Alterations in voluntary movement execution in Huntington's disease are related to the dominant motor system — Evidence from event-related potentials

Huntington's disease is an autosomal dominant neurogenetic disorder leading to striatal atrophy, characterized by involuntary movements. Voluntary movements also deteriorate, but the neurophysiological mechanisms are less understood. We investigated voluntary movement execution and its neural correlates by means of movement-related potentials (MRPs) in symptomatic HD (HD), presymptomatic HD (pHD) and controls.Reaction times (RTs) revealed hand differences in controls and HD, but not in pHDs. Response-locked MRPs above the contralateral primary motor area (M1) were similar across all groups. Yet, the HD-group showed, selectively for the right hand, a second contralateral (left) activation after the response, followed by similar activation over the ipsilateral (right) motor area, which is normally inhibited. Similarly parietal processes were reversed for right hand movements. In strong contrast, pHDs showed an increased inhibition of the ipsilateral hemisphere.The results suggest modulations of inhibitory processes in HD dependent on disease stage.

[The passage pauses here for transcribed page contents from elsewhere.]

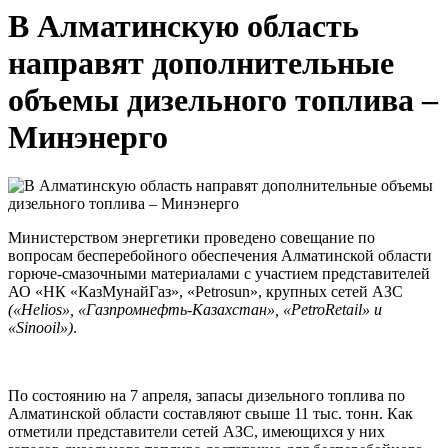
В Алматинскую область
направят дополнительные
объемы дизельного топлива –
Минэнерго
Министерством энергетики проведено совещание по
вопросам бесперебойного обеспечения Алматинской области
горюче-смазочными материалами с участием представителей
АО «НК «КазМунайГаз», «Petrosun», крупных сетей АЗС
(«
Helios
», «Газпромнефть-Казахстан», «
PetroRetail
» и
«
Sinooil
»)
.
По состоянию на 7 апреля, запасы дизельного топлива по
Алматинской области составляют свыше 11 тыс. тонн. Как
отметили представители сетей АЗС, имеющихся у них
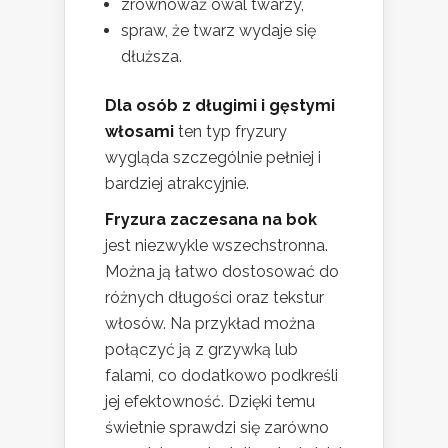
zrównoważ owal twarzy,
spraw, że twarz wydaje się
dłuższa.
Dla osób z długimi i gęstymi
włosami
ten typ fryzury
wygląda szczególnie pełniej i
bardziej atrakcyjnie.
Fryzura zaczesana na bok
jest niezwykle wszechstronna.
Można ją łatwo dostosować do
różnych długości oraz tekstur
włosów. Na przykład można
połączyć ją z grzywką lub
falami, co dodatkowo podkreśli
jej efektowność. Dzięki temu
świetnie sprawdzi się zarówno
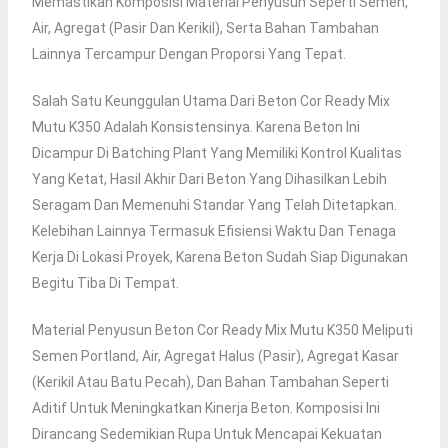
Memastikan Komposisi Material Penyusun Seperti Semen,
Air, Agregat (pasir Dan Kerikil), Serta Bahan Tambahan
Lainnya Tercampur Dengan Proporsi Yang Tepat.
Salah Satu Keunggulan Utama Dari Beton Cor Ready Mix
Mutu K350 Adalah Konsistensinya. Karena Beton Ini
Dicampur Di Batching Plant Yang Memiliki Kontrol Kualitas
Yang Ketat, Hasil Akhir Dari Beton Yang Dihasilkan Lebih
Seragam Dan Memenuhi Standar Yang Telah Ditetapkan.
Kelebihan Lainnya Termasuk Efisiensi Waktu Dan Tenaga
Kerja Di Lokasi Proyek, Karena Beton Sudah Siap Digunakan
Begitu Tiba Di Tempat.
Material Penyusun Beton Cor Ready Mix Mutu K350 Meliputi
Semen Portland, Air, Agregat Halus (pasir), Agregat Kasar
(kerikil Atau Batu Pecah), Dan Bahan Tambahan Seperti
Aditif Untuk Meningkatkan Kinerja Beton. Komposisi Ini
Dirancang Sedemikian Rupa Untuk Mencapai Kekuatan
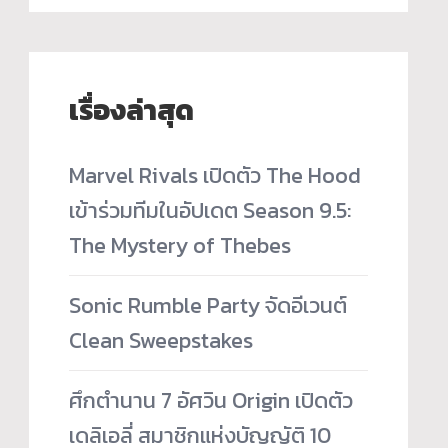
เรื่องล่าสุด
Marvel Rivals เปิดตัว The Hood
เข้าร่วมทีมในอัปเดต Season 9.5:
The Mystery of Thebes
Sonic Rumble Party จัดอีเวนต์
Clean Sweepstakes
ศึกตำนาน 7 อัศวิน Origin เปิดตัว
เดลิเอลี่ สมาชิกแห่งบัญญัติ 10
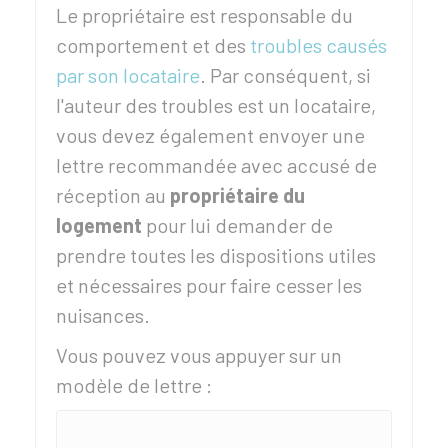
Le propriétaire est responsable du
comportement et des
troubles causés
par son locataire
. Par conséquent, si
l'auteur des troubles est un locataire,
vous devez également envoyer une
lettre recommandée avec accusé de
réception au
propriétaire du
logement
pour lui demander de
prendre toutes les dispositions utiles
et nécessaires pour faire cesser les
nuisances.
Vous pouvez vous appuyer sur un
modèle de lettre :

Importantly, these modulations occur after the response and are restricted to right-hand responses, or the dominant motor system (left hemisphere). Since also cognitive processes preceding the MRPs changed, the results suggest a cognitive contribution to the emergence of voluntary movement dysfunction. The pattern in the pHD-group, namely an increased inhibition of the ipsilateral hemisphere and similar RTs between the hands suggest compensatory mechanisms in presymptomatic stages of the disease. Despite neurophysiological alterations originating in the dominant left hemisphere in HDs, they also affect the right hemisphere, probably due to a dysfunction in interhemispheric inhibition in HD.